Your output should be everything below from the line containing "ring pip: (367, 364)" down to the line containing "pinky tip: (1300, 844)", both ends included, copied exactly, with pictures left out.

→ **Material supplied**
--------------------------------------------------

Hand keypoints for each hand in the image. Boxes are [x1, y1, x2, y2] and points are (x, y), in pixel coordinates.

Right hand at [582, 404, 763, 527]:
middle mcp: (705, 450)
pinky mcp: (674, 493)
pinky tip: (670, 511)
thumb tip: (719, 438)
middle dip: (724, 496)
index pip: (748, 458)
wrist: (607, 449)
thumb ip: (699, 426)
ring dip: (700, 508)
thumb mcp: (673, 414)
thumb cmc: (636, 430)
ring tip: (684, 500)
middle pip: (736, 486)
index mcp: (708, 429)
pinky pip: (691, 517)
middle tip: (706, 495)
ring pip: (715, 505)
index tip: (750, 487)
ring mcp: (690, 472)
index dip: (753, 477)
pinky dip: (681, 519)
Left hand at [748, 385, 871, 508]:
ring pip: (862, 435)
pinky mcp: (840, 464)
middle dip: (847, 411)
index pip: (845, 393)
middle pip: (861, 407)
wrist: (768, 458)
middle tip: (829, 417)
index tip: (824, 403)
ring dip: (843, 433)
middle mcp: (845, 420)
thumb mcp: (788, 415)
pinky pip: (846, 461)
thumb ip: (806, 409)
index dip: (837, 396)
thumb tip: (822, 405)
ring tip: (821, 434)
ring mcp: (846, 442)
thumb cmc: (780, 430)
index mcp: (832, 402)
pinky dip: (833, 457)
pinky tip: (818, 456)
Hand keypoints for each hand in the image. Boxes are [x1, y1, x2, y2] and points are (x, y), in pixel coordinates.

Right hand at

--------------------------------------------------

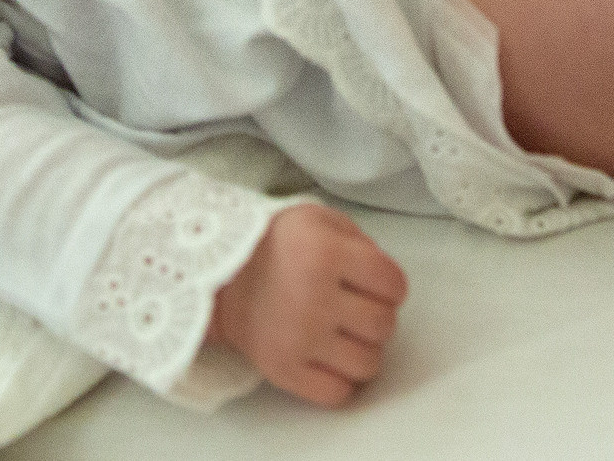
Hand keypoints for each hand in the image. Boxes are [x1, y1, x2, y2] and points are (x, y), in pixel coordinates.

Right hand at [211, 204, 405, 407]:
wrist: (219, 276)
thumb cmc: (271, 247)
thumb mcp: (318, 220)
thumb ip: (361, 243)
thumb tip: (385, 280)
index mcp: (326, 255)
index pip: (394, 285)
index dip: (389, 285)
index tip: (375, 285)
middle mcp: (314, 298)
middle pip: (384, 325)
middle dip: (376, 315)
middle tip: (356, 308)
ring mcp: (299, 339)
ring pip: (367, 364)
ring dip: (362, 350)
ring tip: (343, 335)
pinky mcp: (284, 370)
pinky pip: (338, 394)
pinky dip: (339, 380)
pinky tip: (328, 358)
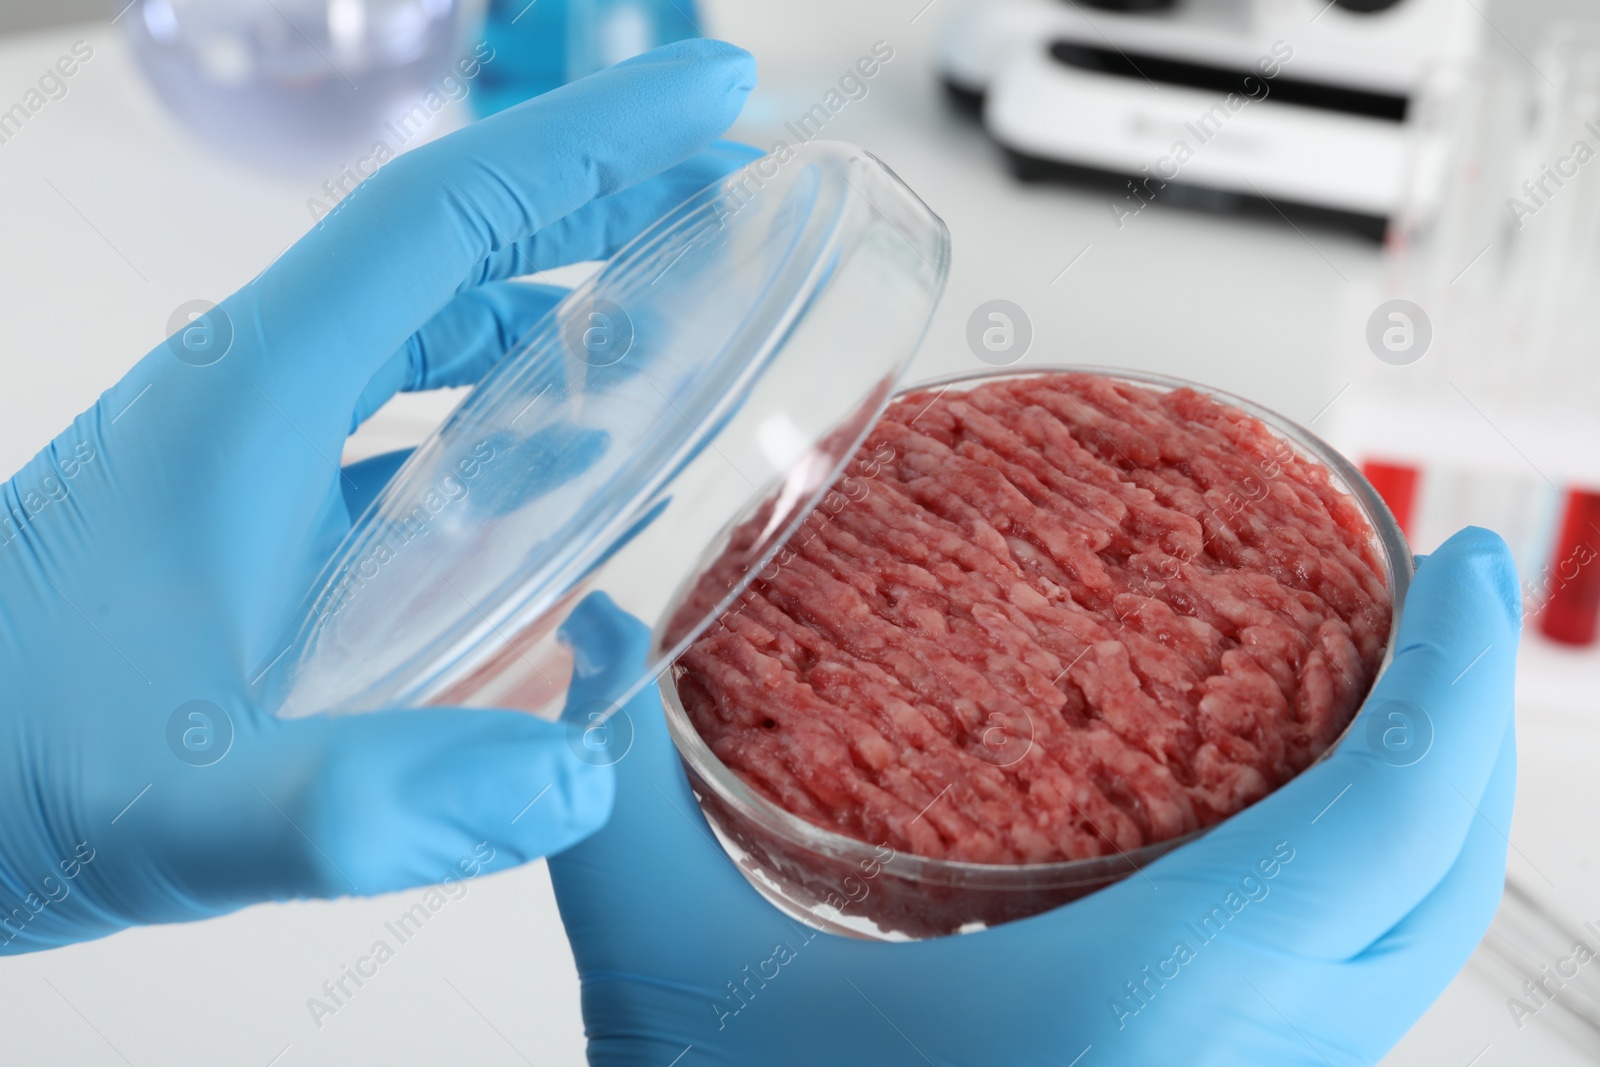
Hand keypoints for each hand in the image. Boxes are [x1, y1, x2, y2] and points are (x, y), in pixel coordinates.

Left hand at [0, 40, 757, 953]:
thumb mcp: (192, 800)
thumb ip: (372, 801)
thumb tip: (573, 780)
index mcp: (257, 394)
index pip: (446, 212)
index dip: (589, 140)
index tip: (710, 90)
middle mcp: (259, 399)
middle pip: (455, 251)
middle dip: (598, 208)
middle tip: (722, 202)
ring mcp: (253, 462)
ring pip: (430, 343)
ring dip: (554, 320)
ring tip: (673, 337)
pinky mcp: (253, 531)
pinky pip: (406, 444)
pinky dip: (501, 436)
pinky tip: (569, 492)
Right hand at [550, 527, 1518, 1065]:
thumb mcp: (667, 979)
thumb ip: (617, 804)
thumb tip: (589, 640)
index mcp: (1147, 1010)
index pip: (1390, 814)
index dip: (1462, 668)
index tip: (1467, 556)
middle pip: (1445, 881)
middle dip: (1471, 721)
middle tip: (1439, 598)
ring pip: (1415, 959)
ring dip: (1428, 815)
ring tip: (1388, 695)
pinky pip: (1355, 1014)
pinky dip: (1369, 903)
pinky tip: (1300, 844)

--------------------------------------------------

→ **Answer space**
ring pip: (367, 364)
ring dip: (362, 350)
ring tip: (343, 335)
pinky mcp: (284, 370)
pinky pip: (338, 394)
pinky dip: (339, 380)
pinky tip: (328, 358)
Hand keypoints for each hand in the image. Boxes are [x1, y1, x2, y2] and points are (x, y), in pixel coordinates.

Left hand at [0, 40, 757, 953]:
thumb mcp: (192, 800)
thumb ip: (372, 801)
thumb tip: (573, 780)
index mcp: (257, 394)
index pip: (446, 212)
index dip: (589, 140)
index tip: (710, 90)
middle mcp: (259, 399)
middle pip: (455, 251)
middle dip: (598, 208)
middle tip: (722, 202)
ring mcp: (253, 462)
ring pip: (430, 343)
ring dip: (554, 320)
ring tip: (673, 337)
pinky mcp: (253, 531)
pinky pip: (406, 444)
pinky dip: (501, 436)
pinky tip: (569, 492)
Right hand at [550, 527, 1518, 1065]:
thumb mcp: (667, 979)
thumb ip: (617, 804)
thumb tip: (589, 640)
index mcp: (1147, 1010)
index pip: (1390, 814)
index dip: (1462, 668)
index tip: (1467, 556)
middle pip: (1445, 881)
middle dip: (1471, 721)
middle tip: (1439, 598)
ring pip: (1415, 959)
ring dip: (1428, 815)
ring tip: (1388, 695)
pinky pip: (1355, 1014)
pinky dip: (1369, 903)
pinky tip: (1300, 844)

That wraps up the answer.